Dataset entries
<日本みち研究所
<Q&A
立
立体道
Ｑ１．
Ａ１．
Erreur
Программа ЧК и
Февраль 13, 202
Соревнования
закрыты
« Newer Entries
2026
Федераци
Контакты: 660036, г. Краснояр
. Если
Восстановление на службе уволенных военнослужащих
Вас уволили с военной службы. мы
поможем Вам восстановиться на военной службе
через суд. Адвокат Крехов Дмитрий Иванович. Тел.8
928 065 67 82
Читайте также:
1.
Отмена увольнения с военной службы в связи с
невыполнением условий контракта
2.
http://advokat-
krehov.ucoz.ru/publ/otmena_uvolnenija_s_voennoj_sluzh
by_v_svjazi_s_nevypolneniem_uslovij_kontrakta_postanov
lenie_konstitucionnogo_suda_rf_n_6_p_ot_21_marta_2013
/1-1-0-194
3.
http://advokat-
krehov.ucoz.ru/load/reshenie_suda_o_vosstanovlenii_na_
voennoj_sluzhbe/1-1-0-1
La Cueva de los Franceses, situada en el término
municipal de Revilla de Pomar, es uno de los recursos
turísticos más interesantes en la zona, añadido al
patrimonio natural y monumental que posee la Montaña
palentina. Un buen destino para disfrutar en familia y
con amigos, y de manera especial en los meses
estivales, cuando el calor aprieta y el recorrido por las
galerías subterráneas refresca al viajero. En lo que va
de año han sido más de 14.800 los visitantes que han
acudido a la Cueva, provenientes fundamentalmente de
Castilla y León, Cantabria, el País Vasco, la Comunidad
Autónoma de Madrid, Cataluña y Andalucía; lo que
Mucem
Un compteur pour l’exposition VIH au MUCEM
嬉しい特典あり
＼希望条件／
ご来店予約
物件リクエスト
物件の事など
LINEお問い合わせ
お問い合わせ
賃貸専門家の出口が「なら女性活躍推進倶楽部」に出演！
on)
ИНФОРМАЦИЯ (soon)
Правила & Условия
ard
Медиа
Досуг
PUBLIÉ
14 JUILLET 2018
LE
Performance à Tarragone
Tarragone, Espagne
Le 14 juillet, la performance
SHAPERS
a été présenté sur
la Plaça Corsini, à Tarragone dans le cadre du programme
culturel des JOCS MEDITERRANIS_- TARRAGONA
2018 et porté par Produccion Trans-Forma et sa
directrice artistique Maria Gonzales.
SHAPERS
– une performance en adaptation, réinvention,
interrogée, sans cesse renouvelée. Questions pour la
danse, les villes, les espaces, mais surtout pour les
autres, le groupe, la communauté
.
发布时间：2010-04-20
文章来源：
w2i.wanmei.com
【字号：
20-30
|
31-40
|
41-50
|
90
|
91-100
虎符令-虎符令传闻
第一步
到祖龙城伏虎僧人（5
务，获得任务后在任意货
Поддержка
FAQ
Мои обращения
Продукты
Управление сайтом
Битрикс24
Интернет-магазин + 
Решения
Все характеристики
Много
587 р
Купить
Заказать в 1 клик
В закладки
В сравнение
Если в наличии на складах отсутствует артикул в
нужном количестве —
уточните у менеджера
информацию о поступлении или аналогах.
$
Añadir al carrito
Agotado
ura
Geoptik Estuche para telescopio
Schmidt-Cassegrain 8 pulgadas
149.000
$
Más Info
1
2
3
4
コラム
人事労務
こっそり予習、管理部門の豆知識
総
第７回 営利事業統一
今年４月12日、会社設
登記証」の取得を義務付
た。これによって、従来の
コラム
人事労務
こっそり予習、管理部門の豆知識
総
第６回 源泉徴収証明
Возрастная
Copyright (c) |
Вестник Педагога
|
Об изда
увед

(Your task):
Copy every line above, keeping each one character for character with nothing left out or changed.

(Answer box):
<日本みち研究所
<Q&A
立
立体道
Ｑ１．
Ａ１．
Erreur
Программа ЧК и
Февраль 13, 202
Соревнования
закрыты
« Newer Entries
2026
Федераци
Контакты: 660036, г. Краснояр
. Если
Восстановление на службе уволенных военнослужащих
Вас уволили с военной службы. мы
поможем Вам восстановиться на военной службе
через суд. Адвокат Крехов Дмитрий Иванович. Тел.8
928 065 67 82
Читайте также:
1.
Отмена увольнения с военной службы в связи с
невыполнением условий контракта
2.
http://advokat-
krehov.ucoz.ru/publ/otmena_uvolnenija_s_voennoj_sluzh
by_v_svjazi_s_nevypolneniem_uslovij_kontrakta_postanov
lenie_konstitucionnogo_suda_rf_n_6_p_ot_21_marta_2013
/1-1-0-194
3.
http://advokat-
krehov.ucoz.ru/load/reshenie_suda_o_vosstanovlenii_na_
voennoj_sluzhbe/1-1-0-1
La Cueva de los Franceses, situada en el término
municipal de Revilla de Pomar, es uno de los recursos
turísticos más interesantes en la zona, añadido al
patrimonio natural y monumental que posee la Montaña
palentina. Un buen destino para disfrutar en familia y
con amigos, y de manera especial en los meses
estivales, cuando el calor aprieta y el recorrido por las
galerías subterráneas refresca al viajero. En lo que va
de año han sido más de 14.800 los visitantes que han
acudido a la Cueva, provenientes fundamentalmente de
Castilla y León, Cantabria, el País Vasco, la Comunidad
Autónoma de Madrid, Cataluña y Andalucía; lo que
Mucem
Un compteur pour l’exposition VIH au MUCEM
嬉しい特典あり
＼希望条件／
ご来店予約
物件リクエスト
物件の事など
LINEお問い合わせ
お問い合わせ
賃貸専門家の出口が「なら女性活躍推進倶楽部」に出演！
on)
ИНФОРМАЦИЯ (soon)
Правила & Условия
ard
Медиа
Досуг
PUBLIÉ
14 JUILLET 2018
LE
Performance à Tarragone
Tarragone, Espagne
Le 14 juillet, la performance
SHAPERS
a été présenté sur
la Plaça Corsini, à Tarragone dans le cadre du programme
culturel des JOCS MEDITERRANIS_- TARRAGONA
2018 et porté par Produccion Trans-Forma et sa
directrice artistique Maria Gonzales.
SHAPERS
– une performance en adaptation, réinvention,
interrogée, sans cesse renouvelée. Questions pour la
danse, les villes, les espaces, mais surtout pour les
autres, le groupe, la communauté
.
发布时间：2010-04-20
文章来源：
w2i.wanmei.com
【字号：
20-30
|
31-40
|
41-50
|
90
|
91-100
虎符令-虎符令传闻
第一步
到祖龙城伏虎僧人（5
务，获得任务后在任意货
Поддержка
FAQ
Мои обращения
Продукты
Управление сайтом
Битрикс24
Интернет-магазин + 
Решения
Все характеристики
Много
587 р
Купить
Заказать в 1 клик
В закладки
В сравнение
Если в наличии на складах отсутствует артикул в
нужном количестве —
уточните у менеджера
информацию о поступлении или аналогах.
$
Añadir al carrito
Agotado
ura
Geoptik Estuche para telescopio
Schmidt-Cassegrain 8 pulgadas
149.000
$
Más Info
1
2
3
4
コラム
人事労務
こっそり予習、管理部門の豆知識
総
第７回 営利事業統一
今年４月12日、会社設
登記証」の取得を義務付
た。これによって、従来の
コラム
人事労務
こっそり予習、管理部門の豆知識
総
第６回 源泉徴収証明
Возрастная
Copyright (c) |
Вестник Педагога
|
Об изда
увед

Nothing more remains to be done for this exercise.